I've already started reading I am Legend to quench my taste for horror, and it's doing a far better job of living up to expectations :)
>56 christina_reads:, Yes! Up-front, I told our wedding DJ I wanted to veto any playing of exactly two songs--"Every Breath You Take" and "Gold Digger"--both of which I'd heard at numerous weddings in the last few years before that.
But, meanwhile, this was a much better book--a fantastic one in fact! (And I am really enjoying I Am Legend still--just not reading it at night, which means it'll take a little while for me to get through it.)
G. Stagehand Books: The weird and the wonderful... #1: Terra Nova by Shane Arbuthnott
Terra Nova is the follow-up to Dominion Shane Arbuthnott's debut novel, and the truth is that it's just as fantastic. This second book focused on Molly Stout is even more magical and action-packed than the first book, bringing her world more alive and giving readers that much more reason to fall into the book and remain enchanted. Parents should definitely be aware that this is a bit darker than the first book--where the first book gave hints of darkness related to the main characters, but in a way that offered more depth for adults and less room for fear in really young readers, this second book offers a lot of both. It's got the sort of darkness that adults will find really horrifying, and children may well just as take as the nature of adventure without giving it more thought, but that pushes the book a bit more toward YA territory than MG territory at a lot of points. But beyond that one caveat, the simple truth is that Arbuthnott's writing and world-building are descriptive, strangely magical, and utterly engaging, right along with his characters.
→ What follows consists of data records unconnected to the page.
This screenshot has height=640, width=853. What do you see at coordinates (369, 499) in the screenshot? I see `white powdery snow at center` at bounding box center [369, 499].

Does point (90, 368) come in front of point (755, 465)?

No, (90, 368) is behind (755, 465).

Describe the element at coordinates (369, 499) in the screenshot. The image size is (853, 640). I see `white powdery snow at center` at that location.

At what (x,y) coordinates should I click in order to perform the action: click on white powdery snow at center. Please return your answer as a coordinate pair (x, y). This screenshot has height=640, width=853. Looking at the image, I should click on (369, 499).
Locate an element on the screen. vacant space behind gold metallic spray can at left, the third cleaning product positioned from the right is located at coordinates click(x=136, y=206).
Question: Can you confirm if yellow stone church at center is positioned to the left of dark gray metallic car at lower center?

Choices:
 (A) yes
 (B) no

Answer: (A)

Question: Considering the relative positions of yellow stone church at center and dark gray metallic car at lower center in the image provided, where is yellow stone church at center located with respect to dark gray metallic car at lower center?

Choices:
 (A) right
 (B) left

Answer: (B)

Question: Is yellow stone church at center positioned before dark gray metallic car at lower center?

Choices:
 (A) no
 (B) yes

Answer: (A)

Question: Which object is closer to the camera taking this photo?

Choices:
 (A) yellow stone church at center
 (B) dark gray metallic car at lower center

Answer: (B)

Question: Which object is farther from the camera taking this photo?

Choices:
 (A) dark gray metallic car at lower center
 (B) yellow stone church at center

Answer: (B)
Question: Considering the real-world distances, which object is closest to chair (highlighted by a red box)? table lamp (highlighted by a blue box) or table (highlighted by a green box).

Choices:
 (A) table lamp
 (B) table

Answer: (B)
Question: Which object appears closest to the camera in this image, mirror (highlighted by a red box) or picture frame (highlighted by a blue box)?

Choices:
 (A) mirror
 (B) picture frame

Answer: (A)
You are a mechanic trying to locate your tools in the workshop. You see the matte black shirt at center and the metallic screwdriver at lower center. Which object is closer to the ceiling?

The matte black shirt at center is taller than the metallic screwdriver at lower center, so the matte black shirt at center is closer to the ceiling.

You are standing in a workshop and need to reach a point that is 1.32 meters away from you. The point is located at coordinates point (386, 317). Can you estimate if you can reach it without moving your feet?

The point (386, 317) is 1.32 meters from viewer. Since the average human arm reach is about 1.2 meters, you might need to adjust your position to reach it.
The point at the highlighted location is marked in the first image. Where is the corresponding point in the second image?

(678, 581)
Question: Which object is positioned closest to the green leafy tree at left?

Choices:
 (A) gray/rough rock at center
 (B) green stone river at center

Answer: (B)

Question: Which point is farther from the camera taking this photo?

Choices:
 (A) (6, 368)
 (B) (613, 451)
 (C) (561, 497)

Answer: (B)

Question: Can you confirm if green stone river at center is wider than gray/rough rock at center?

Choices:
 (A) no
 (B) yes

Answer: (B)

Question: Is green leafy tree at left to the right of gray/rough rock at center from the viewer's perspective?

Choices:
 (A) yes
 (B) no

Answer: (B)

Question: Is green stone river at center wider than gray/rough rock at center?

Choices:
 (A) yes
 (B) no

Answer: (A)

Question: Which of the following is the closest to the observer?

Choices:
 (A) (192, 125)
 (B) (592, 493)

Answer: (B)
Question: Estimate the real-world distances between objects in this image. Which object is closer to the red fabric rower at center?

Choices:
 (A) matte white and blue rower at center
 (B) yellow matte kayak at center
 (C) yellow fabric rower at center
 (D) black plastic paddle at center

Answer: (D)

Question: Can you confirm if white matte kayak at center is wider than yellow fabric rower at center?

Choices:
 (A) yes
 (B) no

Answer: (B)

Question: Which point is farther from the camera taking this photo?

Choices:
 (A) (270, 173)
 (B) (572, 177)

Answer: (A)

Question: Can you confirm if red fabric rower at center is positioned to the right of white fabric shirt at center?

This second book has a much more conclusive ending than the first book in the series, Dominion, so I'm not entirely sure whether or not the author will give us more books about Molly Stout, but I certainly hope he does. This is going to be one of those books that I adore, recommend, and pass on as much as I can. And I'll certainly be in line for whatever the author writes next.
Absolutely recommended (but do read the first book, Dominion, first!).
I. Drama Teacher Books (Drama and Poetry) #1: January Thaw by William Roos
This was a fun diversion, and with few enough characters that it made for easy, humorous reading. A bit old fashioned, some of its charm comes from a full cast of characters who share the stage rather than there being much of a traditional star of the show. Seen on a stage with a talented cast, I'd be willing to bet this would be hilarious.